This specification covers only backing up all the home directories on a given machine (i.e. data and settings files). Audiovisual content will be also backed up, unless it exceeds the backup medium's capacity.

These are out of the scope of this specification:

  • Data mirroring.
  • Doing backup against non local medium. (i.e. network, nfs, sftp etc..)
  • Multi volume backups. (could be considered for the next version of this spec)
  • Backup scheduling algorithm. (possibly for the next version)
  • Encryption. (ditto)
  • Autorun capabilities (ditto).
  • Backing up the list of installed packages. (next version?)

Design

NOTE: All of this solution should be made with localization as a top priority and a ground level consideration, so it would be possible to translate and localize it.

One week after someone first logs in, a notification bubble appears in the corner of their screen, advertising the backup service.

notification.jpg

The main program shall be assisted by a gnome-panel applet, that would be responsible for delivering backup alerts and will allow the user to respond to them by firing the main backup program. The main program should not assume too much about the user's knowledge or understanding of a backup process, and thus assumes that a user follows its instructions accurately, not leaving anything for chance.

There will be an option to disable the notification and the feature altogether, to cater for large installations in which a sysadmin would like to take care of backing up machines' data by himself and not use the system. This will manifest in a debconf question at install time, such that it's also possible to preseed the question for mass installs:

  • "Would you like to have Ubuntu Personal Backup system enabled?"

attachment: backup3.png

Errata:

  • Change "Remind me to back up every: Month" to "Remind me to back up: Monthly", to allow "Never" as a grammatical option.

  • Move size to underneath menu, so that it can update visibly when options like "Include audio and video files" are changed.

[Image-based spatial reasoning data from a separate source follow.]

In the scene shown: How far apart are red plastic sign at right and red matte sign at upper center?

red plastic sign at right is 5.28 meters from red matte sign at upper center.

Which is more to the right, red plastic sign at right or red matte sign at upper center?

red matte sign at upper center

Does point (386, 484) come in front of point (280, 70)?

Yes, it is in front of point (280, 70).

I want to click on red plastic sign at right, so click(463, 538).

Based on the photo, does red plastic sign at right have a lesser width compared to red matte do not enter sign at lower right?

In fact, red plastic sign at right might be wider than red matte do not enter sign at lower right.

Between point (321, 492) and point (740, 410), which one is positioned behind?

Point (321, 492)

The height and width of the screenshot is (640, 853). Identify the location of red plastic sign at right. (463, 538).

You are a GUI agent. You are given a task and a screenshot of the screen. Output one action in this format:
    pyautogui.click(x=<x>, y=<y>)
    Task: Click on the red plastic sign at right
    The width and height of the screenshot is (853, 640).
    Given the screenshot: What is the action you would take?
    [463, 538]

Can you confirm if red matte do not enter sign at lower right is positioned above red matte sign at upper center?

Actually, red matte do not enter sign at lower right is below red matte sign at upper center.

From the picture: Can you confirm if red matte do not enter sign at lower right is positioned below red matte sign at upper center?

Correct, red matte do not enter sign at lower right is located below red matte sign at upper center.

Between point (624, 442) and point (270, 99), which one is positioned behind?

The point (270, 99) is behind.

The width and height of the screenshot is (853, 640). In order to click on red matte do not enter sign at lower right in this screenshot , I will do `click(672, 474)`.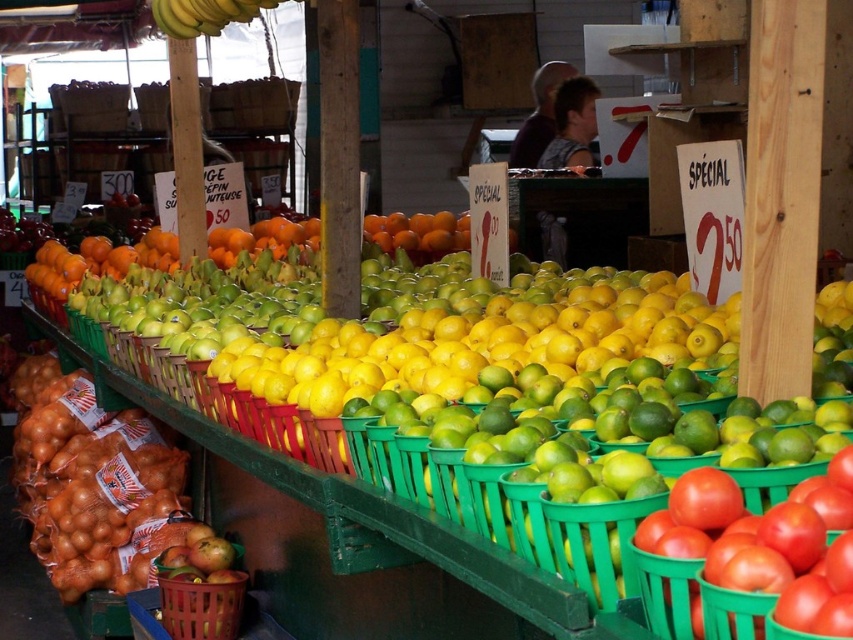
Which is below, brown papery onion at lower left or shiny red tomato at lower right?

brown papery onion at lower left is lower down.

At what (x,y) coordinates should I click in order to perform the action: click on brown papery onion at lower left. Please return your answer as a coordinate pair (x, y). Looking at the image, I should click on (91, 483).

Is brown papery onion at lower left shorter than matte brown basket at lower left?

No, brown papery onion at lower left is not shorter than matte brown basket at lower left.

Describe the element at coordinates (91, 483) in the screenshot. I see `brown papery onion at lower left` at that location.

Identify the location of brown papery onion at lower left. (91, 483).

Locate an element on the screen. The height and width of the screenshot is (640, 853). shiny red tomato at lower right is located at coordinates (759, 550).

From the picture: Is shiny red tomato at lower right positioned at the back of matte brown basket at lower left?

No.

Locate an element on the screen. The width and height of the screenshot is (853, 640). shiny red tomato at lower right is located at coordinates (759, 550).

At what (x,y) coordinates should I click in order to perform the action: click on shiny red tomato at lower right. Please return your answer as a coordinate pair (x, y). Looking at the image, I should click on [759, 550].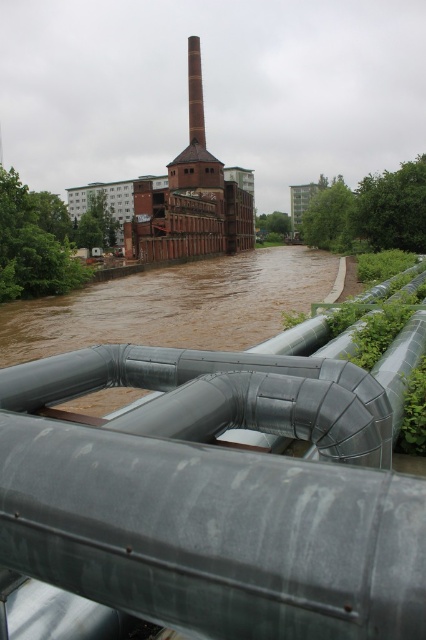
Who is lower down, brown muddy water at center or smooth brick chimney at center?

brown muddy water at center is lower down.

Is point (115, 320) positioned after point (192, 124)?

No, (115, 320) is closer to viewer.

Identify the location of brown muddy water at center. (173, 305).

This screenshot has height=640, width=426. Identify the location of brown muddy water at center. (173, 305).

Between point (276, 260) and point (196, 164), which one is positioned in front?

Positioned in front is point (276, 260).

Is brown muddy water at center to the left of red brick chimney at center from the viewer's perspective?

Incorrect, brown muddy water at center is not on the left side of red brick chimney at center.

Which is behind, point (334, 257) or point (195, 77)?

Positioned behind is point (195, 77).

This screenshot has height=640, width=426. I want to click on brown muddy water at center, so click(x=173, y=305).

Locate an element on the screen. Image resolution: width=426 pixels, height=640 pixels. galvanized steel pipes at center is located at coordinates (212, 493).

Find the location of a particular element. This screenshot has width=426, height=640. galvanized steel pipes at center is located at coordinates (212, 493).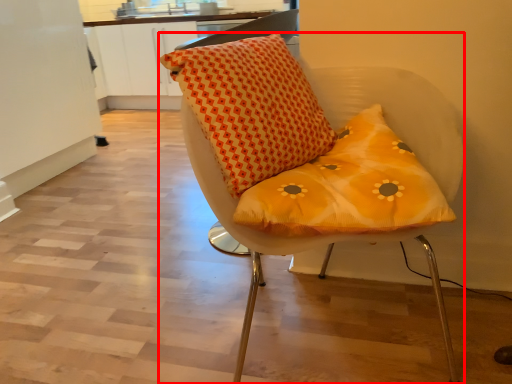
Question: In this image, where is chair (annotated by the red box) located relative to pillow?

Choices:
 (A) left
 (B) right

  • Change first drop down to be check marks for each user on the system (if run as root) or just the current user's home directory, if run as them. When displaying multiple users, it should display as [X] Joe Shmoe's home (/home/jshmoe).

As suggested by the mentioned use cases, main program will follow a very focused and limited backup policy:

  • We are going to backup only home directories.
  • Only users that are allowed to sudo on the system, will be allowed to carry backups.
  • Audiovisual will be excluded, unless the user can provide a storage media big enough.

We will suggest to the user to use either one of his available media devices as a backup target.

Please note, that since this is essentially a user interface problem, most of my design will be around the UI elements and workflow we need to have for integrating such a solution into Ubuntu desktop.

User Interface

  • The user interface shall follow these guidelines:
    • Will be based on a Wizard form.
    • Will have integrated help documents, for each option.
    • Should provide consitent and accurate progress indication per each processing job.
    • Will allow the user to cancel a given operation, at any stage of the workflow.

The first trigger to launching the backup wizard, will be set as a default of one week after the system has been installed. The notification will be delivered by the panel applet, which after clicking the applet notification ballon will open a dialog allowing the user to choose among the following options:

(dialog 1)

  +----------------------------------------------------------+
  | [X] Perform backup now. (Recommended)                    |
  | [ ] Remind me later.                                     |
  | [ ] Don't bother me again, I do not care about backups*  |
  |----------------------------------------------------------|
  |* This will leave you in a non recoverable state should   |
  |  your data be lost.                                      |
  |  It is highly recommended that you do continue with the  |
  |  backup.                                                 |
  +----------------------------------------------------------+

If the user chooses to not care about backups, the program exits. If he choses to perform the backup, the Ubuntu Personal Backup wizard will be fired up to continue backup proccess in detail. If the user chooses to be reminded later, we will set another 3 days as a default interval before the panel applet will remind him again to do the backup.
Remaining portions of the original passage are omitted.